NASHVILLE, Tenn. — A court has upheld the first-degree murder convictions of a woman serving at least 51 years in prison for the 2011 smothering deaths of her infant twins.
The Tennessean reports that the Tennessee Court of Criminal Appeals on Tuesday rejected an appeal for a new trial for 29-year-old Lindsey Lowe of Hendersonville.
Lowe's attorney David Raybin argued before the three-judge panel in August 2015 that Lowe was not read her rights and was denied an attorney during questioning. He said as a result, her videotaped confession to investigators before her arrest should never have been used as evidence.
Prosecutors disputed those notions. The officers twice read Lowe her rights, Assistant Attorney General Leslie Price said. Citing case law, Price argued that Lowe waived those rights when she continued to talk. She also said Lowe was free to leave the police station at any time.

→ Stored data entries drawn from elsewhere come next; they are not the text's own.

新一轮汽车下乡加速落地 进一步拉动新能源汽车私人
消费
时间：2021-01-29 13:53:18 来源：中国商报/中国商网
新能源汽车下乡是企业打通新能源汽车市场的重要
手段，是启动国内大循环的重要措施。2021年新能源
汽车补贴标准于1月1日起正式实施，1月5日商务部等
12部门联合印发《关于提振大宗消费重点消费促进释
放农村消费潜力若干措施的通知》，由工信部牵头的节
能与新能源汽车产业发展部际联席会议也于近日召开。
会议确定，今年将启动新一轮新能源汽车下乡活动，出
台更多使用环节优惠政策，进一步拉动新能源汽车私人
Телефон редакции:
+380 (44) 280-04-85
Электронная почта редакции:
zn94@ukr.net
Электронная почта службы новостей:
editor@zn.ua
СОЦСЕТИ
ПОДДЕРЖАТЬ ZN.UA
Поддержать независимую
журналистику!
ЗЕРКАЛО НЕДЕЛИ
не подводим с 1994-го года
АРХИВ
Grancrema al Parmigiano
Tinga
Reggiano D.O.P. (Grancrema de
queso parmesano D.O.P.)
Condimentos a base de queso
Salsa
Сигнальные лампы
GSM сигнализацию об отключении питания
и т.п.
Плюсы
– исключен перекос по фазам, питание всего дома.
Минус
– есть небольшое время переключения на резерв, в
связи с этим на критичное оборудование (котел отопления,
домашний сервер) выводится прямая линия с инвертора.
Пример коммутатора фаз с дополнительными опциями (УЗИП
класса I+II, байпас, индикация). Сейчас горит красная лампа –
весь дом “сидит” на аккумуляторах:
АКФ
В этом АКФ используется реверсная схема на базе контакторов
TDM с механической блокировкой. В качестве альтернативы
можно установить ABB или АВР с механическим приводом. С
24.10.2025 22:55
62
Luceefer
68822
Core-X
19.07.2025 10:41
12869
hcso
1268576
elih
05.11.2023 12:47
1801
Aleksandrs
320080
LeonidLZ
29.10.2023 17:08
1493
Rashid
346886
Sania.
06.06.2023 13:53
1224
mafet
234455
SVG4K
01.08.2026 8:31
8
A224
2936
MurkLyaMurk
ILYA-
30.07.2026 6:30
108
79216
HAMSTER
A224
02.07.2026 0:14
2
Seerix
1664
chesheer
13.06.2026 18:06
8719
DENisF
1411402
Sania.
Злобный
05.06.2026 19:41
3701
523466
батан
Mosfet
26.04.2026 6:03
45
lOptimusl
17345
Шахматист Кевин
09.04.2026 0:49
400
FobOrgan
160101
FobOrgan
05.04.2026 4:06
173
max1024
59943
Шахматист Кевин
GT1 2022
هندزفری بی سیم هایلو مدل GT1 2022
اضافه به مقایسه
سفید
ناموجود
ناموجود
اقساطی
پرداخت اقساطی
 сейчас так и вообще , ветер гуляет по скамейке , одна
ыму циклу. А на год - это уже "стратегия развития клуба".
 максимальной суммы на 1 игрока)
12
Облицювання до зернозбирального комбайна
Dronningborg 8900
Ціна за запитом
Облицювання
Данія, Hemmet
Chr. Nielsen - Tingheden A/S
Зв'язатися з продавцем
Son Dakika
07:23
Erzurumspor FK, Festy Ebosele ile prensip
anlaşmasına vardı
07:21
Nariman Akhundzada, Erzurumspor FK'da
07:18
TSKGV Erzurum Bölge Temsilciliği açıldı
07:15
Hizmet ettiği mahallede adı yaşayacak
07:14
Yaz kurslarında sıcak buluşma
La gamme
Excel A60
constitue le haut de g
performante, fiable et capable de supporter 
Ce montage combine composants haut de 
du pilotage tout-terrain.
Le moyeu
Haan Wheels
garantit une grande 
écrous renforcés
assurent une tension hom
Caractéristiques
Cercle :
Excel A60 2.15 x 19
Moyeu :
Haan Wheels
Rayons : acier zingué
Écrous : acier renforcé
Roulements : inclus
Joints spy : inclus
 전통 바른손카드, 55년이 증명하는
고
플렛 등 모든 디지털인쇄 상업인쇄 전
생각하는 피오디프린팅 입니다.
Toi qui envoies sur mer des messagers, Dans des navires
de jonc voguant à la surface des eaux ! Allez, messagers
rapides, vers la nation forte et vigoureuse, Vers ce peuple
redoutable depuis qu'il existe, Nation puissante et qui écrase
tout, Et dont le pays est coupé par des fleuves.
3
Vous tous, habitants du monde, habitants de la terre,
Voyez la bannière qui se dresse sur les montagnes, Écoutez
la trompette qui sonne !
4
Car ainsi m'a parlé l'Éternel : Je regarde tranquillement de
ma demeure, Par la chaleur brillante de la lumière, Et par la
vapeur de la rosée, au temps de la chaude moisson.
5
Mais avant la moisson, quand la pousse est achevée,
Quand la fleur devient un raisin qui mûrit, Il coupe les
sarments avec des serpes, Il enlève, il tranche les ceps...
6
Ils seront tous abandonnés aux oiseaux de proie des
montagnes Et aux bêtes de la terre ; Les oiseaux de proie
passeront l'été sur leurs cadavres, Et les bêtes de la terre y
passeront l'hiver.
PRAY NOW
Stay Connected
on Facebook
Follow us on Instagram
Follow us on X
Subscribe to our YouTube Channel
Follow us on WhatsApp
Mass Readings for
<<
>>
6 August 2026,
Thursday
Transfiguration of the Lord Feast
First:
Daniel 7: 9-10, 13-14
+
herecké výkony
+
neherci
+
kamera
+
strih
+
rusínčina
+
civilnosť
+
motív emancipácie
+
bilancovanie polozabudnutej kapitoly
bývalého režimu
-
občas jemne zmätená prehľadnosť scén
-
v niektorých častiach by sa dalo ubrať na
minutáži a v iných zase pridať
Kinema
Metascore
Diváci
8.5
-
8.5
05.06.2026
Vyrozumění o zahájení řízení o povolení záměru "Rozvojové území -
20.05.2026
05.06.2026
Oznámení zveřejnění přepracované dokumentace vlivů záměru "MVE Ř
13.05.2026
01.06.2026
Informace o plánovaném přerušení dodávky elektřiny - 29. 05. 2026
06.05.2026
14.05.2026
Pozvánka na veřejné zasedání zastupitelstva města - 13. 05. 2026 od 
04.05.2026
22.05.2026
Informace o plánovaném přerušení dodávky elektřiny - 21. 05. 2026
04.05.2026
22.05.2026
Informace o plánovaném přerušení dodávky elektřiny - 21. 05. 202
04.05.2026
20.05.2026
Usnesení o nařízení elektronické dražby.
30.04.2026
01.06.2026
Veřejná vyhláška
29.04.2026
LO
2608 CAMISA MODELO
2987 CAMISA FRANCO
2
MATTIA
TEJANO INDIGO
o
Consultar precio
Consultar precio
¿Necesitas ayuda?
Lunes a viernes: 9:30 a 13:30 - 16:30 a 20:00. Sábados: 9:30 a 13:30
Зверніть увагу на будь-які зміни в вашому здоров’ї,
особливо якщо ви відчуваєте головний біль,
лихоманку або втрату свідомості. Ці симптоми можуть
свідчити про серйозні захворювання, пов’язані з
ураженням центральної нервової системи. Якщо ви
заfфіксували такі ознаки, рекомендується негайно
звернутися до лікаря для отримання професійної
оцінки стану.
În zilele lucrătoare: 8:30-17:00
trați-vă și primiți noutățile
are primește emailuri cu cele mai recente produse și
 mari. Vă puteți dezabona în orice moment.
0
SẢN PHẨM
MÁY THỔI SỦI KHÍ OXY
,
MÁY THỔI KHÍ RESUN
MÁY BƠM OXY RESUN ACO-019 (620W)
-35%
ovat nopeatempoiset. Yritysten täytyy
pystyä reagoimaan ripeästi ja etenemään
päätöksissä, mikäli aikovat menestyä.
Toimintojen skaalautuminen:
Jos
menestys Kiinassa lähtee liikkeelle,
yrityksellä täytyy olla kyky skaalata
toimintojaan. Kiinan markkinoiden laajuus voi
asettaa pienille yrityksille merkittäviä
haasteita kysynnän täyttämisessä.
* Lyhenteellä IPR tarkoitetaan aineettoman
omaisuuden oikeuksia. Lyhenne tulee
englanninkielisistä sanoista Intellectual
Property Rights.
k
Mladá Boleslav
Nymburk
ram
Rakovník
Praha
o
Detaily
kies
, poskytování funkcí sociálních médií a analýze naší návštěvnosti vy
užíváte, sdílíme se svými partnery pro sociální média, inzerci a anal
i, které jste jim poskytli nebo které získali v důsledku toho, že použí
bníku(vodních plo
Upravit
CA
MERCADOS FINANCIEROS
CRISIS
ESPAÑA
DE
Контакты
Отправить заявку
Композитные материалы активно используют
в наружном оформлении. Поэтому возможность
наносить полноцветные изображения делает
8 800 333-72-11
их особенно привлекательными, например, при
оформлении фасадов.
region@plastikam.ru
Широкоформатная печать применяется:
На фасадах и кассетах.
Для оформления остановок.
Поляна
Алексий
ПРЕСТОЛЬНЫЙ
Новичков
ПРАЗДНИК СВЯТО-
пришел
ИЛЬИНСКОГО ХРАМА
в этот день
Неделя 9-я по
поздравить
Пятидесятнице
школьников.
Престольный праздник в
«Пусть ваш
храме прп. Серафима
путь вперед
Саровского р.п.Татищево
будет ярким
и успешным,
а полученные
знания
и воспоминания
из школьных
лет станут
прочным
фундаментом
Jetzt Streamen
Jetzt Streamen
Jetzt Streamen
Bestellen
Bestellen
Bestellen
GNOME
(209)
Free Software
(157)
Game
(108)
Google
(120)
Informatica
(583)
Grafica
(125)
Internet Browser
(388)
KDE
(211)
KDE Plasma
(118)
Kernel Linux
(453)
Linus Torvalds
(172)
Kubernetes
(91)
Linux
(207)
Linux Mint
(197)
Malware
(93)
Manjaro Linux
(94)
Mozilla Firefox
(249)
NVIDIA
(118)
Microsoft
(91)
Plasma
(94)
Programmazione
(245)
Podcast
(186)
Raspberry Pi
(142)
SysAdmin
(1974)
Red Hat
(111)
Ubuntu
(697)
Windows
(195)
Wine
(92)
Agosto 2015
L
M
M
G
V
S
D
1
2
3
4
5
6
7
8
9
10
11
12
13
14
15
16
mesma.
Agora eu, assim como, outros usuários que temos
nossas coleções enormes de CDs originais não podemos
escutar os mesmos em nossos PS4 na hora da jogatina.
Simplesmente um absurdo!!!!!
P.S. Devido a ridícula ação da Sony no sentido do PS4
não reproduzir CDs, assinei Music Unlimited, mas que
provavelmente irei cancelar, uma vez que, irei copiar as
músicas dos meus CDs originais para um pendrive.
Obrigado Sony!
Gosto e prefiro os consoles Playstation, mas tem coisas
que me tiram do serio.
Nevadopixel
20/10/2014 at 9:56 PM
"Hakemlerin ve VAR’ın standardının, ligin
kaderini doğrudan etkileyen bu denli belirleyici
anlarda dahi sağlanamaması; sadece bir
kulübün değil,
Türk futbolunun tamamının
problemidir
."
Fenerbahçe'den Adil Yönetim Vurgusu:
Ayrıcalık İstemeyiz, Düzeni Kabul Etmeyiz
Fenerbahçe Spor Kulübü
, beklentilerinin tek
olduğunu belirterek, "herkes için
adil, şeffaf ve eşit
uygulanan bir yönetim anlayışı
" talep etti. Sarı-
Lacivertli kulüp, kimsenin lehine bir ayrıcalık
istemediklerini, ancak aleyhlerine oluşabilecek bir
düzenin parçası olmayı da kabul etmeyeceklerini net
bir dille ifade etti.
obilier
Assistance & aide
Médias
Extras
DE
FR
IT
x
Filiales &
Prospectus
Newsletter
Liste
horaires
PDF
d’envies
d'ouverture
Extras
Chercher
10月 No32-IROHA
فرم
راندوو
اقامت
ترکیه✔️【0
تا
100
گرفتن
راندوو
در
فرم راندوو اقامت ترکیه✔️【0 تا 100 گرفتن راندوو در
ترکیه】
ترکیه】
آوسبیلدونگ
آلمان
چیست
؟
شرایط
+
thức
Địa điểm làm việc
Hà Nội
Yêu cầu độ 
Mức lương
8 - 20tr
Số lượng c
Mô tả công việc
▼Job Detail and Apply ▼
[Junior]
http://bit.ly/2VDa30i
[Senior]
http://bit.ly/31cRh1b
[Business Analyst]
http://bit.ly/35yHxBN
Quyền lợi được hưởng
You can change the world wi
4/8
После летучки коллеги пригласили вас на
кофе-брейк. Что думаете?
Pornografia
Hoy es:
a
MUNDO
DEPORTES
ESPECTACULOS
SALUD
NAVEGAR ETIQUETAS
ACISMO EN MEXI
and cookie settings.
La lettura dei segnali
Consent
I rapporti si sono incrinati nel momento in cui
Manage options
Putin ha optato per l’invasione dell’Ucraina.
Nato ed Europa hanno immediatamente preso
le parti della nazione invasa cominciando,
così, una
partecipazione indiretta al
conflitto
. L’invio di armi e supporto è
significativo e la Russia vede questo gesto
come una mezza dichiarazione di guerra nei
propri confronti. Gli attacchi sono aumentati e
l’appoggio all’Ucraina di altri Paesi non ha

"After a thorough review of the record and the applicable law, we affirm the judgments of the trial court," said judges John Everett Williams, Norma McGee Ogle and Robert W. Wedemeyer in their 71-page ruling.
The defense team plans to appeal the decision, Raybin said.
"While I appreciate the thoroughness of the court's review, we are disappointed with the result," Raybin said. "And we are certainly going to appeal to the Supreme Court and ask them to review the case with fresh eyes."
Lowe was found guilty of two counts each of first-degree murder and aggravated child abuse in March 2013.